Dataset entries
******************************

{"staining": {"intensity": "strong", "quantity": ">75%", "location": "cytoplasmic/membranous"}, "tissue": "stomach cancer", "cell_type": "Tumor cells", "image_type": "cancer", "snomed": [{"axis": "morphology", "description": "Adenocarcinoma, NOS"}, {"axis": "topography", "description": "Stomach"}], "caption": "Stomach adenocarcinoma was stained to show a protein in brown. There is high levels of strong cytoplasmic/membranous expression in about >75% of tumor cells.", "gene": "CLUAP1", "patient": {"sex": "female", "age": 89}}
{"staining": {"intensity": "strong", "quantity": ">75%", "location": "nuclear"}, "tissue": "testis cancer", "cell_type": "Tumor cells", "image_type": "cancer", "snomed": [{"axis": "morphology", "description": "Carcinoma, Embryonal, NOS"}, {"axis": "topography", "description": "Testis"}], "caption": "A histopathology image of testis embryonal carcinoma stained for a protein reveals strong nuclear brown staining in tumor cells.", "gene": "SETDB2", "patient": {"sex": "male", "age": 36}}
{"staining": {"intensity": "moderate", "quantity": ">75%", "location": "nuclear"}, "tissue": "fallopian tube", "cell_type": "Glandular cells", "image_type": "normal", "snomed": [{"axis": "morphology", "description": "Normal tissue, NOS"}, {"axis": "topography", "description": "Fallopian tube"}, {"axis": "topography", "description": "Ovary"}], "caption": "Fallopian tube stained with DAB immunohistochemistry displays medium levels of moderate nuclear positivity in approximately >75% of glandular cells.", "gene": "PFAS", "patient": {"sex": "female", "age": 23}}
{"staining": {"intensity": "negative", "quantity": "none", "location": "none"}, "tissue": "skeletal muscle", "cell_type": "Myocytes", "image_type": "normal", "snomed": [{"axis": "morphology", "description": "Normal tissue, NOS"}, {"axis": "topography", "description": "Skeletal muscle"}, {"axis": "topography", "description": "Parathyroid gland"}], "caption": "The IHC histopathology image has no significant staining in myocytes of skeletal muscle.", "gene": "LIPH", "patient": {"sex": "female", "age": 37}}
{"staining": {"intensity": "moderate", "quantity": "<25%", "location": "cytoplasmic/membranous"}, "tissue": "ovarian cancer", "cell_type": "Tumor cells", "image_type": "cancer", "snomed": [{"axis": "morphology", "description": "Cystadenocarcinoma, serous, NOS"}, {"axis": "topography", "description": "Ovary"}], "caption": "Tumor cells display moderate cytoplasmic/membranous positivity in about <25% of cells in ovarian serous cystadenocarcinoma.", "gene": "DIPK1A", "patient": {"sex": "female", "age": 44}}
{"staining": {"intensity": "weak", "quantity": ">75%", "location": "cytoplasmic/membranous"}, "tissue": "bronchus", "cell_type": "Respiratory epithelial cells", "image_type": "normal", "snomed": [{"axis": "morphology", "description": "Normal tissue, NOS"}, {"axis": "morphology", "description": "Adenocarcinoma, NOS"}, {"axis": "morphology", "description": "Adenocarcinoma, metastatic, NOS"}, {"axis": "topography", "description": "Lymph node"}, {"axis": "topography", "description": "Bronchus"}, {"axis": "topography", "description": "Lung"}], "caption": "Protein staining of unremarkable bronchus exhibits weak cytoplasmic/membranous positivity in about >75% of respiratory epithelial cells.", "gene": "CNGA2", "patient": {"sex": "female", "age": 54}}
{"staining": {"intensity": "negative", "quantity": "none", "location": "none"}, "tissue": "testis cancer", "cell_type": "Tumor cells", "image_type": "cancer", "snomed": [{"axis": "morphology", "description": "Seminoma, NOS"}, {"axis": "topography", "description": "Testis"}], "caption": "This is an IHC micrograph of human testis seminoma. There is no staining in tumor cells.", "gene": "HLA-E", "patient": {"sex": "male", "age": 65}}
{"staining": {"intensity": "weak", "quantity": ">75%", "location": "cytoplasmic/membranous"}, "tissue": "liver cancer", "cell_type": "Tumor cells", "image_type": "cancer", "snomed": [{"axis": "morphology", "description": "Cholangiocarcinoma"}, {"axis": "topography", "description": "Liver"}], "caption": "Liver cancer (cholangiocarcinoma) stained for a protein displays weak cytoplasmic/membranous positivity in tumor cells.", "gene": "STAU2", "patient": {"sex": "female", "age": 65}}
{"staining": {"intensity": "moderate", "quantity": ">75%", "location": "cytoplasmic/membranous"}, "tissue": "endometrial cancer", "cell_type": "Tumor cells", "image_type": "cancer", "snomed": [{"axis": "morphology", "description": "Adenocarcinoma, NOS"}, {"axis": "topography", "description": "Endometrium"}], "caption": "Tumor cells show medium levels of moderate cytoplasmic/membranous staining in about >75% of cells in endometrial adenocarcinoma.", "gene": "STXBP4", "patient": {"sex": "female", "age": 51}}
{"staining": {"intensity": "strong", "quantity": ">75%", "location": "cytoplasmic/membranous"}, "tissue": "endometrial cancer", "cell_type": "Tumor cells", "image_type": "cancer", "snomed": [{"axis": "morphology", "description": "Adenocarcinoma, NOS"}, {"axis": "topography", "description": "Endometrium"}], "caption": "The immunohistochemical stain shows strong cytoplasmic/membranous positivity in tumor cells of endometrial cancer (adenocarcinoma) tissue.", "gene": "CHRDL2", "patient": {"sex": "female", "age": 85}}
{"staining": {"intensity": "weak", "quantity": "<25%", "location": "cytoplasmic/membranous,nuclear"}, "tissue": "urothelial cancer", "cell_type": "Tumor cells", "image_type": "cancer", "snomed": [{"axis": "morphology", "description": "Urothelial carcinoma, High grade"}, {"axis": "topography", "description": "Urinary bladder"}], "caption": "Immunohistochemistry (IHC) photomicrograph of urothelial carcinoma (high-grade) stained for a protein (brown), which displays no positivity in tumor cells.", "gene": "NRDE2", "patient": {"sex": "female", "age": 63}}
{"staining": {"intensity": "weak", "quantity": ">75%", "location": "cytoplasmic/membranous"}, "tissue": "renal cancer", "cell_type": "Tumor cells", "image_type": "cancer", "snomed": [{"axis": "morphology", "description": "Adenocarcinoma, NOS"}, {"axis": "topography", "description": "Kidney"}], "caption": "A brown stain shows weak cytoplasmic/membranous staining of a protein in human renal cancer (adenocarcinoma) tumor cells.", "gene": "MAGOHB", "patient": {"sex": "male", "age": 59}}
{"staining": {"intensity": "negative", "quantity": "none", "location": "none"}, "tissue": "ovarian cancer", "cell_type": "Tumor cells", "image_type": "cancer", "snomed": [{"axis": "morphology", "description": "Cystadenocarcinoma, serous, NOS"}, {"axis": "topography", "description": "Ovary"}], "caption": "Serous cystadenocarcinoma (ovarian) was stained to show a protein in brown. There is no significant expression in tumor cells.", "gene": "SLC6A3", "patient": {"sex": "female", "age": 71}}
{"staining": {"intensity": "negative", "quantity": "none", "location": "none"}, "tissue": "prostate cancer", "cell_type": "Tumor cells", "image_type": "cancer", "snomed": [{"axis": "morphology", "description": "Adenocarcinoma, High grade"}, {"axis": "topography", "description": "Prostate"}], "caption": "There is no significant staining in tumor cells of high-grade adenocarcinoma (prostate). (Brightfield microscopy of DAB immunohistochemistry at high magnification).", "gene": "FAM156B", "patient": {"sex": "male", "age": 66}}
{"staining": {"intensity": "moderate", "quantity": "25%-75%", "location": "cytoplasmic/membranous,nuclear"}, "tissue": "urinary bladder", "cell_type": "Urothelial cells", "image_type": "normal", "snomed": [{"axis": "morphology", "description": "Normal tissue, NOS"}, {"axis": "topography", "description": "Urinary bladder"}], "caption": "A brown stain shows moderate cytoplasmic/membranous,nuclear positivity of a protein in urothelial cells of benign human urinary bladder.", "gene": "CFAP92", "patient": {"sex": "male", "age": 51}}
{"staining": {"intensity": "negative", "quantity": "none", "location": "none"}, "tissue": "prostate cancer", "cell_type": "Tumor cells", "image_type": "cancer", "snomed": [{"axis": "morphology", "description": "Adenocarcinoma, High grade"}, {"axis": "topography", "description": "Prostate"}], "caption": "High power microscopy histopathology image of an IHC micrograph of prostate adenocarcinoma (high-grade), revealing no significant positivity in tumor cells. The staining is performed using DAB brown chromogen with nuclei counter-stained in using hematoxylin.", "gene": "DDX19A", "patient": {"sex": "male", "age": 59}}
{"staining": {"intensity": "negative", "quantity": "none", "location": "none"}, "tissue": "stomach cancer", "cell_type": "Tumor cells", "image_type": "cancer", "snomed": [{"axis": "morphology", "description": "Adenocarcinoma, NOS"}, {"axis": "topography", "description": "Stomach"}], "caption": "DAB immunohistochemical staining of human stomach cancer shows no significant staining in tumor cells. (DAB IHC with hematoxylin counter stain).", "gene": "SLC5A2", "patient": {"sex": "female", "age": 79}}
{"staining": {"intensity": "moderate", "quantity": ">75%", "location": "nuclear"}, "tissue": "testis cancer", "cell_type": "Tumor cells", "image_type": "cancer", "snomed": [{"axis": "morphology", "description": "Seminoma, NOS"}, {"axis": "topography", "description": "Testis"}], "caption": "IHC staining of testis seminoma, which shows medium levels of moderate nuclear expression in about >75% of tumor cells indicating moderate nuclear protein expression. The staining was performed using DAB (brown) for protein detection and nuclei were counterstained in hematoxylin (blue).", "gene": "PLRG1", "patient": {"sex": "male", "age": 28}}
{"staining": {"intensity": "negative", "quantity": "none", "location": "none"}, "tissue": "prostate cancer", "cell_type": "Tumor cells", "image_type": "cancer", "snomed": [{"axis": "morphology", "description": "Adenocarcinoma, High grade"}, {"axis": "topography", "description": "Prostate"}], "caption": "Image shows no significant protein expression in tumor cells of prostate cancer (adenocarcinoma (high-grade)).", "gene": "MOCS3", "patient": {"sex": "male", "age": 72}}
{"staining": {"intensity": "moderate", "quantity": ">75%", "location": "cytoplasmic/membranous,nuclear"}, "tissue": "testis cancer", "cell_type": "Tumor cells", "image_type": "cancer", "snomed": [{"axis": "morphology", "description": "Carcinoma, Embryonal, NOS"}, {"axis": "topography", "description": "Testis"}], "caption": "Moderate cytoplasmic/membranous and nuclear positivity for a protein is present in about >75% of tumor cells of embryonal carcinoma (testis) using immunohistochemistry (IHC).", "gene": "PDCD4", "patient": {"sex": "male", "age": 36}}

******************************

DIRECTIONS
The lines of the records that contain the string "Urothelial" should be located and copied.

OUTPUT FOR THIS TASK
{"staining": {"intensity": "weak", "quantity": "<25%", "location": "cytoplasmic/membranous,nuclear"}, "tissue": "urothelial cancer", "cell_type": "Tumor cells", "image_type": "cancer", "snomed": [{"axis": "morphology", "description": "Urothelial carcinoma, High grade"}, {"axis": "topography", "description": "Urinary bladder"}], "caption": "Immunohistochemistry (IHC) photomicrograph of urothelial carcinoma (high-grade) stained for a protein (brown), which displays no positivity in tumor cells.", "gene": "NRDE2", "patient": {"sex": "female", "age": 63}}
{"staining": {"intensity": "moderate", "quantity": "25%-75%", "location": "cytoplasmic/membranous,nuclear"}, "tissue": "urinary bladder", "cell_type": "Urothelial cells", "image_type": "normal", "snomed": [{"axis": "morphology", "description": "Normal tissue, NOS"}, {"axis": "topography", "description": "Urinary bladder"}], "caption": "A brown stain shows moderate cytoplasmic/membranous,nuclear positivity of a protein in urothelial cells of benign human urinary bladder.", "gene": "CFAP92", "patient": {"sex": "male", "age": 51}}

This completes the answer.